В метро мы простились.
– Ну что, поцелуемся? – спросила она, тоскливо глядя на меня.
– Нет, нет... не надо, – сказал я отрывисто и пронзительно, тонко, словно в величайшем напряжении, и стал спускаться по лестнице. Я знал, что она смотрит мне в спину, и оттого резким движением рук, передернув лопатками провел по лицу, словно смахнув прежде сдерживаемые слезы.
Пухлые, толстозадые гении свободы трубили надо мной в свободном парении, мир счастливый и новый раскрывал бескрайние объятия, и я летел навстречу судьбе, закусив воздух в восторге, летел в сады земных наслаждений – безлюбый, беспечальный, чтобы уже вновь не полюбить никогда, никогда! Блаженны пустые сердцем, ибо их есть мир дольний! Мчался в мир, под всеми ветрилами, чтобы уж впредь не любить, чтобы лакать чужую любовь и лакать жадно, в отместку за позор, за то, что любил когда-то.
«Да, принц, мне верилось...”
А не надо было верить.
XVIII
Анри, ты перешел на немецкий? Так с друзьями не разговаривают.
– Так вот и получается, милый Даша, что я сделал немудреное, но все же открытие. Признаюсь вам, у меня допрежде не было взаимной любви. Все мои представления о взаимности носили как правило романный характер. Кто же мог знать, что и такая любовь конечна? Я никак не полагал, что, получив от Мироздания негаданное счастье, сам же окажусь бессильным удержать его.
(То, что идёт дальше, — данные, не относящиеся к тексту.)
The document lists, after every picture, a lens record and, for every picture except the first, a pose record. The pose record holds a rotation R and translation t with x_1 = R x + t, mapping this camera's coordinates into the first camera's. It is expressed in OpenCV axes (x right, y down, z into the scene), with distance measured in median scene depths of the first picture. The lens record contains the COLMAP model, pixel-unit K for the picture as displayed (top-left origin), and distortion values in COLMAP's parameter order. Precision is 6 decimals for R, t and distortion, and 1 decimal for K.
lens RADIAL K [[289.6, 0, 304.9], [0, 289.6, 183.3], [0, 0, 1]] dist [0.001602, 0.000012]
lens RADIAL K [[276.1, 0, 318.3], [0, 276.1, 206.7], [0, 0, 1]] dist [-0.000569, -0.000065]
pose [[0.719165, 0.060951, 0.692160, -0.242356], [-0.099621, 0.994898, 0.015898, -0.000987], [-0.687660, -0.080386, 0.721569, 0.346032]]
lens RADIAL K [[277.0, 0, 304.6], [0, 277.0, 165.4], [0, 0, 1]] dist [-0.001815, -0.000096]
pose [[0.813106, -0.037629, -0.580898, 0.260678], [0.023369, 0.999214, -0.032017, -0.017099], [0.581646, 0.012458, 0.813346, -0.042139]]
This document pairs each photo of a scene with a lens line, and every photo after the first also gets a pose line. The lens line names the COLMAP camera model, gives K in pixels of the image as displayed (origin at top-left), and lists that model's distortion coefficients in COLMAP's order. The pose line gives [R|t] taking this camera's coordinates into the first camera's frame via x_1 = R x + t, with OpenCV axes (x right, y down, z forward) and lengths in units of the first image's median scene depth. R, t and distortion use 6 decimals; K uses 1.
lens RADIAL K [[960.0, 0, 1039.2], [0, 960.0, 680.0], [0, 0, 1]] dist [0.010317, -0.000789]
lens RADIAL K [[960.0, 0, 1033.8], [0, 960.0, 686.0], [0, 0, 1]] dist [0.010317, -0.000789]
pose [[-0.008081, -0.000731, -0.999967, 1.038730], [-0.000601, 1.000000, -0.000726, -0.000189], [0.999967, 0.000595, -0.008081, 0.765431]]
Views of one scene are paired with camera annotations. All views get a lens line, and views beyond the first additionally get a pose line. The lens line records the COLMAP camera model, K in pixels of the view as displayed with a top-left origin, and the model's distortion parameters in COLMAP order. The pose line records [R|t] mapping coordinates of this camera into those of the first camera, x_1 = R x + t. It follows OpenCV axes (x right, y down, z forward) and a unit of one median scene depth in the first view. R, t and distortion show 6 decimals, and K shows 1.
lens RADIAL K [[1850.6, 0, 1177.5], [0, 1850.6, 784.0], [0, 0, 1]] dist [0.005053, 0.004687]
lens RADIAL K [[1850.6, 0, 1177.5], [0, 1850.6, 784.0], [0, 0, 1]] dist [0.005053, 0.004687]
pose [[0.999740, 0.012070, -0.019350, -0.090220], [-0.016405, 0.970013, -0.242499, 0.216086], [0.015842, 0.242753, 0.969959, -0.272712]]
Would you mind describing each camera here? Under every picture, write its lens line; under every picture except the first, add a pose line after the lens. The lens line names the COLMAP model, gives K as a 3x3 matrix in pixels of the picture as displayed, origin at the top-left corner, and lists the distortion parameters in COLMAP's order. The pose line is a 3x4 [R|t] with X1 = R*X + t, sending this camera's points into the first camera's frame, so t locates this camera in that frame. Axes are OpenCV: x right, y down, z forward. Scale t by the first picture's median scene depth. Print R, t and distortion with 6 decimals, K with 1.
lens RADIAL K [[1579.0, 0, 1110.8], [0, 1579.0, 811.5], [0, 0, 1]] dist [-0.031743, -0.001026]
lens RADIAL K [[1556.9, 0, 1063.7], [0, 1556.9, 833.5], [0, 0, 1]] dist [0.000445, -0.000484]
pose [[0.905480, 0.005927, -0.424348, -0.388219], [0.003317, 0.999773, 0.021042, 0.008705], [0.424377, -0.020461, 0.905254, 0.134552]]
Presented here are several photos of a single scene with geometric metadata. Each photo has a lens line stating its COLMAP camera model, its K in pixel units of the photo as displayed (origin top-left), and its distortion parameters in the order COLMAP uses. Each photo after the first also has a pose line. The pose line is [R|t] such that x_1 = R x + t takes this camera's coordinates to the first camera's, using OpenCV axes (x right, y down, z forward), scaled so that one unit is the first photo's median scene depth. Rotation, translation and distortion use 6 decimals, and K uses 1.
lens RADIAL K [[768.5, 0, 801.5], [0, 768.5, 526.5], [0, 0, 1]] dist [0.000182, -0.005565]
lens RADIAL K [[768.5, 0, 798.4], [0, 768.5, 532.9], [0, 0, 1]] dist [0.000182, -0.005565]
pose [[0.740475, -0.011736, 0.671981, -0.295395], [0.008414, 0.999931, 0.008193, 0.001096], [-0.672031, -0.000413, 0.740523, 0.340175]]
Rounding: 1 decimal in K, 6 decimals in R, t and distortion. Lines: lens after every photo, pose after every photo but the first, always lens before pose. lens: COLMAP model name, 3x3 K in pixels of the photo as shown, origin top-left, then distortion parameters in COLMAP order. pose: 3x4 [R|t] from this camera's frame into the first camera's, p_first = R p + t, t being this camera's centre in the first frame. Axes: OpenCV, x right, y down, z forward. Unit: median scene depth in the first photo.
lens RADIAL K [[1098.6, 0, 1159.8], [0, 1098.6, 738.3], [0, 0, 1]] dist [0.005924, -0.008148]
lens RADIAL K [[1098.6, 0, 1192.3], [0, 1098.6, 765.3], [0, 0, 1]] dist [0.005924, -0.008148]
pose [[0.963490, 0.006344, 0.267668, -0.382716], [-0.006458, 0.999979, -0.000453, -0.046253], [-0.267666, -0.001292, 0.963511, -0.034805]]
Мы сидели на “Кружке”, сойдясь для получасового свидания. Стрельников ежедневно репетировал в спектакле “Яма”, отчего наши встречи стали совсем уж часты, однако же времени у него бывало немного, и разговоры длились не более часа. Вот и сейчас он ожидал продолжения репетиции, вызвонив меня на бутылку пива. Я был в лирических тонах, воротясь философским умом к Робертине. Сама она вовсе покинула меня – мне было неприятно представлять ее, и, странным делом, память стала стремительно вытеснять ее образ. Клянусь, что со вчера до сегодня я уже вполовину успел забыть о ней. Однако же разлуке воспоследствовал приступ соломонова мудрствования, и я, сидя со студентом на “Кружке”, размышлял о тщете всего сущего. Говоря по-людски, я пугал юного собеседника туманными намеками, что преходящи все формы близости между людьми, стало быть, и наша дружба – это должно было его впечатлить. Впрочем, я был меланхоличен и вполне искренен. Любовь с Робертиной, которая обещала быть вечной, сдюжила каких-то презренных семь месяцев, что уж говорить о нашем с Даней откровенно эфемерном (мне-то, стреляному воробью, это было очевидно) увлечении друг другом.